Muito parabéns pelo aniversário e continua a
deliciar-nos com essa imaginação prodigiosa.

Serranita disse...

lol Virgilio. Adorei!
Essa imagem com que ilustras a história, é obra tua?

Anónimo disse...

Parabéns pela história e pelo aniversário. Espero que tenhas muitos netinhos, para se deliciarem como nós, com tua imaginação.

Anónimo disse...

olá Gil,
Bem-hajas pela fábula e pelas lembranças felizes da tua infância que nos contas. Eram realmente importantes as galinhas que quase sempre, faziam parte da a 1ª refeição a seguir ao parto de todas as mães do Sobral que davam à luz.
O desenho também me fez recuar no tempo.Curiosa ao vê-lo, perguntei na altura se os bidons junto ao tronco eram de resina e tu respondeste-me um pouco zangado,se não sabia que o Pai não vendia resina mas sim petróleo para os candeeiros.
Em relação ao outro post acho que a Teresa tem razão. Para ser galinha tem o corpo muito avantajado, assim como uma grande crista. Deve realmente ser um galo.
A todas as mães do Sobral as minhas felicitações,para a nossa mãe um grande adeus que não tem fim............

Anónimo disse...

Obrigado Mães e futuras Mães- SENHORAS E MENINAS pelo ânimo que me dais, a galinha teve esse fim e o galo ainda durou 7 anos, até que uma patrulha (um gordo e um magro)da GNR do Paúl numa rusga pelas ruas do Sobral, o agarrou já velhinho.( porque era proíbido trazer as galinhas á solta). as galinhas fugiram todas e o coitado deixou-se agarrar. Como ninguém se acusava de ser o dono e pagar a multa de 25 tostões (1 cêntimo), levaram-no para o posto e deve ter sido assado...
Mariita espero que a inspiração não falte, em breve virá outro.ESPERO TERESANÍBAL QUE OS MEUS NETOS- assim como os teus- TAMBÉM GOSTEM BEM DO SOBRAL. Á Serranita digo que os desenhos são meus sim mas com a ajuda duns copianços.
Mina e famel parece que uma galinha para cada filho era pouco, A receita eram três.

Anónimo disse...

Devia ser dos poucos mimos - a canjinha - que as mães daquele tempo tinham. GRANDES MULHERES!
Por isso, se fossem três galinhas ou quatro, ainda não eram demais para aquilo que passavam.

famel disse...

1 cêntimo de multa por ter uma galinha na rua???!!! Realmente ele ha coisas...

Anónimo disse...

Um centimo agora, mas inda sou do tempoem que um papo-seco custava 2tostões.

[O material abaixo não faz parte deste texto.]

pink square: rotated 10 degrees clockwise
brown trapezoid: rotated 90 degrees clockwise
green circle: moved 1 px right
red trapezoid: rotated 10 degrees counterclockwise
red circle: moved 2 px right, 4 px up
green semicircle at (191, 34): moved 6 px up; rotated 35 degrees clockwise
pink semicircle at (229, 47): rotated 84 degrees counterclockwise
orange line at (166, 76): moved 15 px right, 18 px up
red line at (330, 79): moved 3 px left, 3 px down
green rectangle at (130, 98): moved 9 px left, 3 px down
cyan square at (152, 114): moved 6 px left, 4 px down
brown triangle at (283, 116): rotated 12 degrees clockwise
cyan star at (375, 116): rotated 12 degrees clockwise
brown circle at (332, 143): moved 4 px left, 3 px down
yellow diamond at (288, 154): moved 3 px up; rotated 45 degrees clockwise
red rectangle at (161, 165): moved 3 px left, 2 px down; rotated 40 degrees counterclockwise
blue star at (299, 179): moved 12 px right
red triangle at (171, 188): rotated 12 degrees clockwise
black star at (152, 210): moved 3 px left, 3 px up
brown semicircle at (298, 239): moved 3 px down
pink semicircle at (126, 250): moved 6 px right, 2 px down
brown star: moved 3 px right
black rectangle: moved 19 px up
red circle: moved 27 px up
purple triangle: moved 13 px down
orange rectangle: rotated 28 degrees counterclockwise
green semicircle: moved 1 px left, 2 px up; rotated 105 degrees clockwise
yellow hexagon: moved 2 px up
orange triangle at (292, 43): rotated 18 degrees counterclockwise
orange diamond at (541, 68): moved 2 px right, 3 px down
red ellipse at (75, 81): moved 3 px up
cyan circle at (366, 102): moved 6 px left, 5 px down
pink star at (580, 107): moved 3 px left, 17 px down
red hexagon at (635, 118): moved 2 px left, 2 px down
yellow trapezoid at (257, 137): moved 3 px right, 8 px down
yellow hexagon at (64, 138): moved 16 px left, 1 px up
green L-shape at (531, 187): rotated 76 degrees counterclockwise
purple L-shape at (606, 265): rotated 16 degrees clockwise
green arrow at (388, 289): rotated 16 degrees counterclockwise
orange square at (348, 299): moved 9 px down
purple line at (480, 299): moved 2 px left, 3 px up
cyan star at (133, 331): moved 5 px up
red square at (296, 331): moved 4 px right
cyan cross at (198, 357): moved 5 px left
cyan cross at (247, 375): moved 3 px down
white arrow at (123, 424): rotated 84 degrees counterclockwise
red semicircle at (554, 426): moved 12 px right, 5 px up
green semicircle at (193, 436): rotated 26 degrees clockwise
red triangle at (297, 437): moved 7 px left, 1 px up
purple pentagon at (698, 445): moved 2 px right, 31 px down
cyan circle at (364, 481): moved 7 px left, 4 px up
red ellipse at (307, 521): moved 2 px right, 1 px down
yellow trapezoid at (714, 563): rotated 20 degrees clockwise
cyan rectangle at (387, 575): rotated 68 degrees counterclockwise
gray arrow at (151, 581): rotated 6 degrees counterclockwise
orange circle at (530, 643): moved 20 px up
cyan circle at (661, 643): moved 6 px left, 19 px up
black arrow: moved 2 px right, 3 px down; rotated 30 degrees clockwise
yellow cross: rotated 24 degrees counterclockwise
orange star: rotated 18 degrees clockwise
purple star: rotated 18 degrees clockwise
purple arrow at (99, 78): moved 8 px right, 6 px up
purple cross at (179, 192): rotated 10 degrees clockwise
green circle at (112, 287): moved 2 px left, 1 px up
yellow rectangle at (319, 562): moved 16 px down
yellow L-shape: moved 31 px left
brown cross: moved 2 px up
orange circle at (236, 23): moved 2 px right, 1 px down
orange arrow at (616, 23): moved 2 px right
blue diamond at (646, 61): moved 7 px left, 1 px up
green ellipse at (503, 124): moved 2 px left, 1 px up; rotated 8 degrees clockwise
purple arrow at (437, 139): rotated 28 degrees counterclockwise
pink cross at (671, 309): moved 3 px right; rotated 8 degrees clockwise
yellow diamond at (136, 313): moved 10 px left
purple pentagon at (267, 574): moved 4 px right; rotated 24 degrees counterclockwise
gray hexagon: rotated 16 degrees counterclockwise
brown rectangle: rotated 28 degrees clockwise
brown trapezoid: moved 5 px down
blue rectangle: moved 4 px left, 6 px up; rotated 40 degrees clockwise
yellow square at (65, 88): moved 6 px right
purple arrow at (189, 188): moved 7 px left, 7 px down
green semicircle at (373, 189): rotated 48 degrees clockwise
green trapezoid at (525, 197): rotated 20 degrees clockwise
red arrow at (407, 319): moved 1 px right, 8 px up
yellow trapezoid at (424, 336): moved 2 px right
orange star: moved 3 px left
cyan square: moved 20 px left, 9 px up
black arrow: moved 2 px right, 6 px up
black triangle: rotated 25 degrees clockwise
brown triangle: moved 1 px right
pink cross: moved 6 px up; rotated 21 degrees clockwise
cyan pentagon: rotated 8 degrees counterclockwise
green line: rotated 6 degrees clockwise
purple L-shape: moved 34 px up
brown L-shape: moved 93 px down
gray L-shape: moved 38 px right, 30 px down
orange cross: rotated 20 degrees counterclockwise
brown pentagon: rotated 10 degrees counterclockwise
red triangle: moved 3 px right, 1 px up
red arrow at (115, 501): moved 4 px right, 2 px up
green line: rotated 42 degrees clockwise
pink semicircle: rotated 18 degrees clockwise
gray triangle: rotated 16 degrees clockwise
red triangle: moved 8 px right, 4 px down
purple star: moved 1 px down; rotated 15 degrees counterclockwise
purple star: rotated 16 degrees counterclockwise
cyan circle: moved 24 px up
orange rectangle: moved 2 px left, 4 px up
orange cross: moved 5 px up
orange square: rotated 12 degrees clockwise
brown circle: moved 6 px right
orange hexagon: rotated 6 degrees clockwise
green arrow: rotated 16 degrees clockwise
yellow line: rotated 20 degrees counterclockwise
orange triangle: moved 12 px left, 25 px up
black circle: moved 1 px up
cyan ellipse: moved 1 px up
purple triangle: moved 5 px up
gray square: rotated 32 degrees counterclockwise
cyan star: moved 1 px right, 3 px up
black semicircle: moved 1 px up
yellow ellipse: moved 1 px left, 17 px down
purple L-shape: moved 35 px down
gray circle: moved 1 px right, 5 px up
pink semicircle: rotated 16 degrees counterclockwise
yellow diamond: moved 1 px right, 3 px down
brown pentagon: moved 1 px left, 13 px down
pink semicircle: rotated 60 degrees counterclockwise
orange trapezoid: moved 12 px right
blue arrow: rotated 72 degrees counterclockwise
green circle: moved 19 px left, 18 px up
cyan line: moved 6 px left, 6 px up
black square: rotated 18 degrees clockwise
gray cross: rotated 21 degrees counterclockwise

E falando das mães, quando eu nasci, o meu Pai estava com dor de dentes na varanda,e a minha mãe disse-lhe: - Anibal, vai chamar a tua irmã Amélia!
Responde o meu Pai: - Ainda agora começaste a gaiar-te, há-de tardar...E nesse instante ouve-se chorar.Há-de tardar, ou ela já está aqui no meio do chão...Disse a minha MÃE. Foi assim que eu vim ao mundo... Lembro-me tão bem como se fosse hoje....!

Anónimo disse...

ORA AÍ TENS UMA BOA RESPOSTA FAMEL, 1 centimo de hoje eram 2$00 (escudos) naquele tempo...em que as mulheres do Sobral ganhavam a cavar 20$00 /dia e os homens 40. hihihihi.
A multa era pequena porque os pitos e galinhas eram á farta.
rara era a casa que não tinha uma capoeira recheada e que não criasse -e matasse- 2 porcos por ano .

Teresaníbal,atão non dais-te munta lida á tó mãe pamorde nasceres. já a minha dezia qué fui u que lhe dé mai trabalho. era munto borretchudo.

Anónimo disse...

E depois das matanças os torresmos...e aqueles ossos do espinhaço, no caldo de cabeiças de nabo, salgados p'ra spervitar, e as fatias de carne gorda fritas na certã atai fcarim sturrequedas...
Vergiliú, só m'aleimbras pecados squecidos.